BEGIN Provided records

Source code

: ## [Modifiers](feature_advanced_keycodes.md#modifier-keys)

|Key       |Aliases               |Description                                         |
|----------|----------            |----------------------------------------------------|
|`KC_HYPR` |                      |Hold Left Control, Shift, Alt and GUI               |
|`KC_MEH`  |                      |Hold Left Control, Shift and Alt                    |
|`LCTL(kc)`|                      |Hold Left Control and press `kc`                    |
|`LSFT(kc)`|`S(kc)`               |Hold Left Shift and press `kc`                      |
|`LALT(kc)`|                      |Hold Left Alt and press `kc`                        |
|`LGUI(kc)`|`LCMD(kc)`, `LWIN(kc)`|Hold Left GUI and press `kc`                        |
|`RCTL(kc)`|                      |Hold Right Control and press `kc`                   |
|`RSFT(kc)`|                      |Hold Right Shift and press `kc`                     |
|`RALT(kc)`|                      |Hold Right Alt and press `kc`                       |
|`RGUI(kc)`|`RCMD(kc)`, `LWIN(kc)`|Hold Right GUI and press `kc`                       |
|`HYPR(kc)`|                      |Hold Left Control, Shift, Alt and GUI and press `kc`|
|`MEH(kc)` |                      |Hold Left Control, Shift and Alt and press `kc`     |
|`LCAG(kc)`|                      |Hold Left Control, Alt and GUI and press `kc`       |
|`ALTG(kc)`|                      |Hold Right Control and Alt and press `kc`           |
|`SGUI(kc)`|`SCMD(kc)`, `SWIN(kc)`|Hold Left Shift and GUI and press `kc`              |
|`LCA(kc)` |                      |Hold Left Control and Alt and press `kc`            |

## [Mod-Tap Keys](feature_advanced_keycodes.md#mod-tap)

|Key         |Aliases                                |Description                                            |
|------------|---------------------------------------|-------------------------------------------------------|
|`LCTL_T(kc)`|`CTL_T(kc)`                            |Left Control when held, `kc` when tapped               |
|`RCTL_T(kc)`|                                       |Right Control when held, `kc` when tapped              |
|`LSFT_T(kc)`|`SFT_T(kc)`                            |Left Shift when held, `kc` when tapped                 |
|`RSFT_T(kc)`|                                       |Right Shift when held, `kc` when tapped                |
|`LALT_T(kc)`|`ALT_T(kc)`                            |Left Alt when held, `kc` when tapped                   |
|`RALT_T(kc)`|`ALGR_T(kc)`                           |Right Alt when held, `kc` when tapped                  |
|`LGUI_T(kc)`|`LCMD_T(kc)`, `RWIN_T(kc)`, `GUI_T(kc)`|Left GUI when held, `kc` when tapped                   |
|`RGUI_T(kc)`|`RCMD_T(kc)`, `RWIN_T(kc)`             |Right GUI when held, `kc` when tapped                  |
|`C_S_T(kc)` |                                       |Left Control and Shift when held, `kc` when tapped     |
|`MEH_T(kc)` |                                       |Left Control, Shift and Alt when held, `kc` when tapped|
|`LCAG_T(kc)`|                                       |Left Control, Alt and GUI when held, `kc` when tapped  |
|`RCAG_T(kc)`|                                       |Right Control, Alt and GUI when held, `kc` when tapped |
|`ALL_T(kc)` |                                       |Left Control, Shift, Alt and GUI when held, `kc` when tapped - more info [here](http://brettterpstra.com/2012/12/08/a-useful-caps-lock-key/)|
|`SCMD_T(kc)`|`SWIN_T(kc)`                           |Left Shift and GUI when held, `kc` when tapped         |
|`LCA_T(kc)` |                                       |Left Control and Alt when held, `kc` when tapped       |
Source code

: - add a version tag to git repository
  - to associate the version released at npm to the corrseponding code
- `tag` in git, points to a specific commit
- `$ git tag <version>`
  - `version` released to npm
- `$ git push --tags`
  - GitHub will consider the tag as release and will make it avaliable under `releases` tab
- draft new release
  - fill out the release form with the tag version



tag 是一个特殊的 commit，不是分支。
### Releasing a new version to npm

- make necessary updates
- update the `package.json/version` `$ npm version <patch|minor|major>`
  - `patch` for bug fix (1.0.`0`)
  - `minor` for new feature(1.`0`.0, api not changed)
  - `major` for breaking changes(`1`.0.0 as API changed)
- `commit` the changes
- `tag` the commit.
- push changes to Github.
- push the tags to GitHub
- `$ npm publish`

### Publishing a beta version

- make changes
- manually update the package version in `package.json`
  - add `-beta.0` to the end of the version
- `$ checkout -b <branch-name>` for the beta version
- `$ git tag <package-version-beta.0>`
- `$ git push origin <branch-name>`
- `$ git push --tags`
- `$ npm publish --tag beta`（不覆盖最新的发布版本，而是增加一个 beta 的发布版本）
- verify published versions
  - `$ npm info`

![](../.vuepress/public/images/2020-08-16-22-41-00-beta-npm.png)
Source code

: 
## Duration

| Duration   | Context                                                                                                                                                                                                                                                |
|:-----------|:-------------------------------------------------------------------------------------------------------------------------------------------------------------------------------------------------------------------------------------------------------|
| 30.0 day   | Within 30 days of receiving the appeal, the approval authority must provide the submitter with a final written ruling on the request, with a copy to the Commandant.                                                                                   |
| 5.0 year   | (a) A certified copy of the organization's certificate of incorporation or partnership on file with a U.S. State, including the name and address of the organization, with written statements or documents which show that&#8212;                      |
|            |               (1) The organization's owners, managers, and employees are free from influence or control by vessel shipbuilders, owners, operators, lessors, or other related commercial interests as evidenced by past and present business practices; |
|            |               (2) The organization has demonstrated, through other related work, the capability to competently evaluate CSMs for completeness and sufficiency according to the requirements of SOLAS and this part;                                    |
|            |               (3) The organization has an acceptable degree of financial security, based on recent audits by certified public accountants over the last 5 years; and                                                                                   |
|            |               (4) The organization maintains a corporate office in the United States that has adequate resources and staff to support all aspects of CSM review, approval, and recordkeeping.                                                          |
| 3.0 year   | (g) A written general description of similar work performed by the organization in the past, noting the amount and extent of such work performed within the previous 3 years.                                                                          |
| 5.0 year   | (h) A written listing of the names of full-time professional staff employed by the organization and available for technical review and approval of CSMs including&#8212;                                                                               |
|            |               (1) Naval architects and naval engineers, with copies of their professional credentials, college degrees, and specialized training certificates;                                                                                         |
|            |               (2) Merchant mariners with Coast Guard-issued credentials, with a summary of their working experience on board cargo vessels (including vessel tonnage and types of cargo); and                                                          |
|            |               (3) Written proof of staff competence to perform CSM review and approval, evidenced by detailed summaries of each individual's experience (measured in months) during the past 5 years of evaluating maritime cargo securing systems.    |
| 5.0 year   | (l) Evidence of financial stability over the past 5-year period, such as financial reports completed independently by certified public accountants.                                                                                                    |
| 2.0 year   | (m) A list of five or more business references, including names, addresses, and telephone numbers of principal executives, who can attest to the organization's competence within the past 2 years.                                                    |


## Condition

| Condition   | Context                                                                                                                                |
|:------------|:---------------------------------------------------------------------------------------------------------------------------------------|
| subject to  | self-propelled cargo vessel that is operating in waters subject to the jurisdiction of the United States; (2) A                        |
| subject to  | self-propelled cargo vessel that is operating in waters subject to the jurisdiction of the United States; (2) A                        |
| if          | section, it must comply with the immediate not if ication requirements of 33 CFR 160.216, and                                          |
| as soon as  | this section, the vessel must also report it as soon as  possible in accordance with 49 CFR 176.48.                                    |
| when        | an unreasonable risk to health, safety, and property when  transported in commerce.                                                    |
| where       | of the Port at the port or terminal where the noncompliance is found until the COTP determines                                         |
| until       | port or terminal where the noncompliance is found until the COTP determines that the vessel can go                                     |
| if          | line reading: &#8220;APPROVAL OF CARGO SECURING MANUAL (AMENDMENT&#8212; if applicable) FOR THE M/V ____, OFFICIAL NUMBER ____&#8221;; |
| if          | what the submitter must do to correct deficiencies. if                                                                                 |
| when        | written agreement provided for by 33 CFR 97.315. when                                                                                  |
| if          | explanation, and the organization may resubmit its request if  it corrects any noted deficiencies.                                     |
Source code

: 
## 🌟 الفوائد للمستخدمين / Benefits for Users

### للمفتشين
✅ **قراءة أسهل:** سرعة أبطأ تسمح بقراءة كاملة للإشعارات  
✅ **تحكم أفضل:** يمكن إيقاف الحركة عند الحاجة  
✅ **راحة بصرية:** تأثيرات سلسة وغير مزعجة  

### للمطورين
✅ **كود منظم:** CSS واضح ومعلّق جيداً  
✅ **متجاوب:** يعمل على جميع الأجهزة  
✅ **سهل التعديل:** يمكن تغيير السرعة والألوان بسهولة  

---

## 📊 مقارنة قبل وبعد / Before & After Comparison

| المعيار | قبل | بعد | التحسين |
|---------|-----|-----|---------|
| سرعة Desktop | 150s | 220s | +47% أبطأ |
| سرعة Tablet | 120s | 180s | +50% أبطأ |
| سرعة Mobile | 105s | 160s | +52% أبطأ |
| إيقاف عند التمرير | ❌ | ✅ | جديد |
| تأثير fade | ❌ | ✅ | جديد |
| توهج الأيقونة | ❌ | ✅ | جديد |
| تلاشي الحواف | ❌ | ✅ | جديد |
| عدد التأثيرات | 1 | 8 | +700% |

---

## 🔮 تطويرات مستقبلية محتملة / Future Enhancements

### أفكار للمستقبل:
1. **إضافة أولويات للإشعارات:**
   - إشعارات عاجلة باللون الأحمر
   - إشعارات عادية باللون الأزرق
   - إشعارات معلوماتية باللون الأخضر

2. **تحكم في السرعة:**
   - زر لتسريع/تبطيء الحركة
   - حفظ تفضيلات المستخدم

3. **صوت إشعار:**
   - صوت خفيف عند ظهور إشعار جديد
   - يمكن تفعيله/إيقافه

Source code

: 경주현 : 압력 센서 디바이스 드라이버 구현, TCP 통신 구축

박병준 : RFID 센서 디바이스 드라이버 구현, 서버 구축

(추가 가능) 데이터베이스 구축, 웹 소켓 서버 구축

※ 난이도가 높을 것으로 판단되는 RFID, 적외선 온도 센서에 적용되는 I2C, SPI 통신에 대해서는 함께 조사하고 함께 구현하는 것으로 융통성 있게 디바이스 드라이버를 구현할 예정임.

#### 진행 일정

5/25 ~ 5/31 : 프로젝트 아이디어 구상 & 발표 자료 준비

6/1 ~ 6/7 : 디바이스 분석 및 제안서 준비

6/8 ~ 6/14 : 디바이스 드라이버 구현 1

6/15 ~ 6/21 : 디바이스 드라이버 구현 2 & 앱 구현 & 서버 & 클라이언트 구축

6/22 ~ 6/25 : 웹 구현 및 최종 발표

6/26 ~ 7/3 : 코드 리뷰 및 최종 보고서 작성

END Provided records

> **Work instructions**:
Where a line of the data above includes "submitter", copy that line.

> **Solution below**:
| 30.0 day   | Within 30 days of receiving the appeal, the approval authority must provide the submitter with a final written ruling on the request, with a copy to the Commandant.                                                                                   |
| if          | what the submitter must do to correct deficiencies. if                                                                                 |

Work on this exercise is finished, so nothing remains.